30% de la surface corporelle brûlée

"Tout d’un coup, j’entends comme un feu d’artifice qui va exploser. Il y a eu deux détonations et ça s’est mis à brûler", se remémore-t-il auprès de BFMTV.

L’homme est rapidement transféré au CHU de Montpellier. Il passera 8 jours de coma artificiel et un mois en réanimation. L’homme est blessé au niveau 2e degré profond au niveau des mains et au 3e degré au niveau des jambes. 30 à 35% de sa surface corporelle a été brûlée lors de l’accident.

"Ces batteries sont censées être étanches. On ne s’en rend pas compte, mais il faut les manipuler avec précaution", rappelle Eric, qui souffre encore de lourdes séquelles physiques plus d'un an après l'accident. L'homme tente depuis un an d’obtenir une indemnisation. Pour cela, il se fait aider par l’Association des brûlés de France (ABF), qui alerte depuis 40 ans sur tous les dangers liés aux appareils électriques.

"On aide les grands brûlés à faire valoir leurs droits devant les tribunaux de la France entière", rappelle Charlotte Bottai, avocate d’Eric et de l’ABF auprès de BFMTV. "La brûlure, malheureusement, c'est quelque chose qui n'est pas très connu des magistrats ou des experts."

De multiples cas de brûlure

Dans le cas d’Eric, l’avocate a saisi les tribunaux. Elle reproche au vendeur et au constructeur le manque d’indications sur les dangers des batteries au niveau du manuel d’instruction. "Dans le manuel d'utilisation de ce vélo qui est en vente libre (…) il n'y a aucune contre-indication au fait de rouler par exemple dans une rivière.

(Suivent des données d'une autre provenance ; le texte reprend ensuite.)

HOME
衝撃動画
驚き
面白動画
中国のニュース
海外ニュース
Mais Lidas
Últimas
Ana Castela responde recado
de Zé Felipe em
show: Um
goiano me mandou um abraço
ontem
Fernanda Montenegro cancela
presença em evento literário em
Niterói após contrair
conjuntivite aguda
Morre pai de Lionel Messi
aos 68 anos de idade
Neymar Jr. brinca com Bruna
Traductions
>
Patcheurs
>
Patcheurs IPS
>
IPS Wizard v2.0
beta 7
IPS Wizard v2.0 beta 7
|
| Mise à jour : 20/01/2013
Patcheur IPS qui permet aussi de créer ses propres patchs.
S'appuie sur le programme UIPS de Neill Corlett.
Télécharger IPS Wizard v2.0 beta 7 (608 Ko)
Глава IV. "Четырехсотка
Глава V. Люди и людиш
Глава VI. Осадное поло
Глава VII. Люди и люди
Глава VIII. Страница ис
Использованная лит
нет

C'est un vélo cross. Donc si dans le manuel d'utilisation, il n'y a aucune contre-indication à ce genre de randonnée, comment mon client aurait-il pu savoir qu'en étant soumise à l’eau, la batterie allait exploser?", questionne-t-elle.

Le cas d’Eric est pourtant loin d’être un cas isolé. Mais l’association peine à chiffrer au niveau national l’ensemble des cas de brûlés liés à des explosions de batterie.

"On tente de recenser l'ensemble des dossiers juridiques consécutifs à des explosions de batteries au lithium-ion qui concernent à la fois les cigarettes électroniques, les téléphones, les trottinettes, les vélos électriques ou encore les voitures", précise Charlotte Bottai.

Une enquête au niveau national a également été lancée par l’ABF, en partenariat avec la Société francophone de brûlologie (SFB) pour essayer de recenser les causes et le nombre d'accidents domestiques qui ont été recensés dans les hôpitaux spécialisés.